During the first five months of 2019, HSC’s six mental health services saw an average of 175 monthly referrals. This fell to 137 in 2020 and lockdown, but then rose again to 150 in the first five months of this year.

The committee is now planning to improve care services with the launch of a ‘crisis centre pilot’, aiming for better understanding of the experiences and needs of patients and providers.
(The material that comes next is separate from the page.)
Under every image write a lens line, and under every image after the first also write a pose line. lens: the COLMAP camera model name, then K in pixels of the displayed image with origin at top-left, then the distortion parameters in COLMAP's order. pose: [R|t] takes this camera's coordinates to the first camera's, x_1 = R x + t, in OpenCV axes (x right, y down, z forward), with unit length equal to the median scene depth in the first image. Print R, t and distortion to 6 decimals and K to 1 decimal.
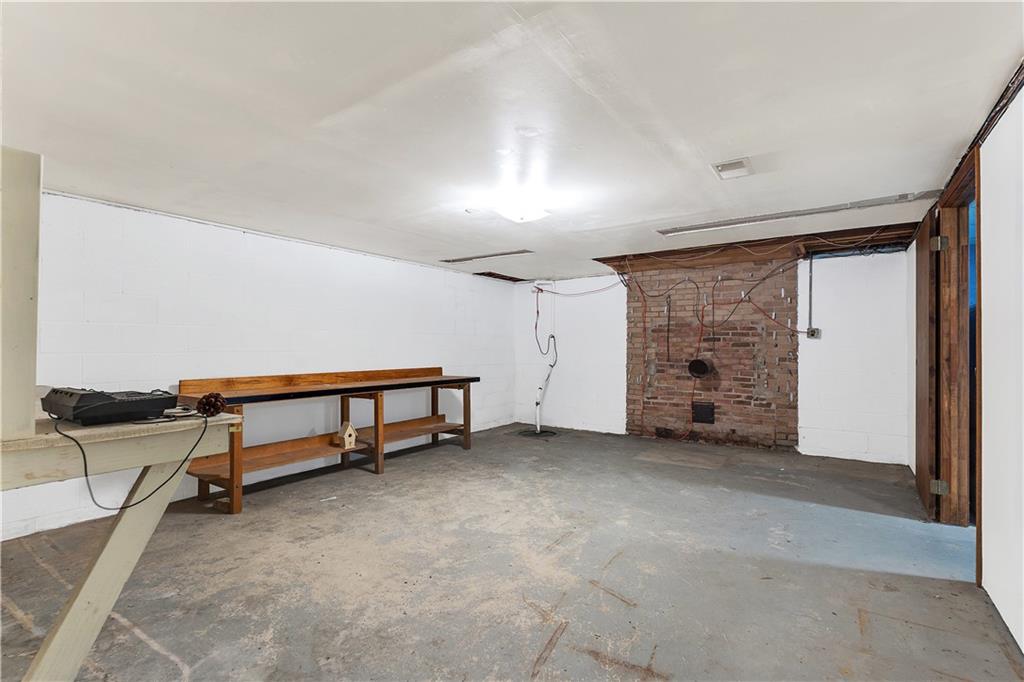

Guernsey Mind, the island’s leading mental health charity, has seen referrals rise from 30 a month in 2019 to an average of 80 a month now. Some are referred to social support, some to one-to-one therapy, and some to Mind user groups.

‘We’ve seen a dramatic upturn,’ said Guernsey Mind executive director Emily Litten.

‘It’s definitely related to Covid in some way, but maybe the referral criteria has changed as well.’

Case complexity has increased too.

‘We’re seeing a lot more people with trauma, personality disorders, autism and other complex cases. There are some people coming in that probably shouldn’t be seen outside of the States-funded area.’

After an initial referral, Guernsey Mind aims for the client to have a first therapy session within two weeks. Currently 130 people are seeing one-to-one therapists, all provided for free or by donation.

‘We offer people up to 12 sessions of one-to-one therapy, although we can extend this if our therapists decide it is required,’ said Ms Litten. ‘An initial session with a referral coach helps us to identify what is the best route for individuals in our service.’

More than 400 people attend the charity’s community groups, with numbers growing all the time, and some private therapists are taking Mind clients for lower rates exclusively, to satisfy the demand.

As a result, the charity’s costs have rise by £200,000 in the past two years, with total annual service costs now running at £600,000. Ms Litten said that support had been phenomenal.

Guernsey Mind has no official pathway to refer service users into States secondary care, so instead extended its services.

Various treatments are available from two in-house psychotherapists in Guernsey and Alderney, plus another 15 private therapists in the community, including biodynamic craniosacral therapists, volunteer counsellors and equine therapists.

There are some 1,850 patients using HSC services at any one time, split between child and adolescent mental health services and adult/older adult mental health services.

Most referrals are received by the duty and intervention team, and are prioritised based on information provided from a GP, which may lead to continued care under a GP rather than through secondary care.

Due to Covid and restrictions placed on islanders, in 2020 routine referrals closed, and only emergency and urgent cases from GPs and the hospital were accepted.

That led to atypical results, an HSC spokeswoman said, but this year the services were better equipped.

‘We therefore remained open to all levels of referrals, including routine, hence the numbers have remained relatively static.’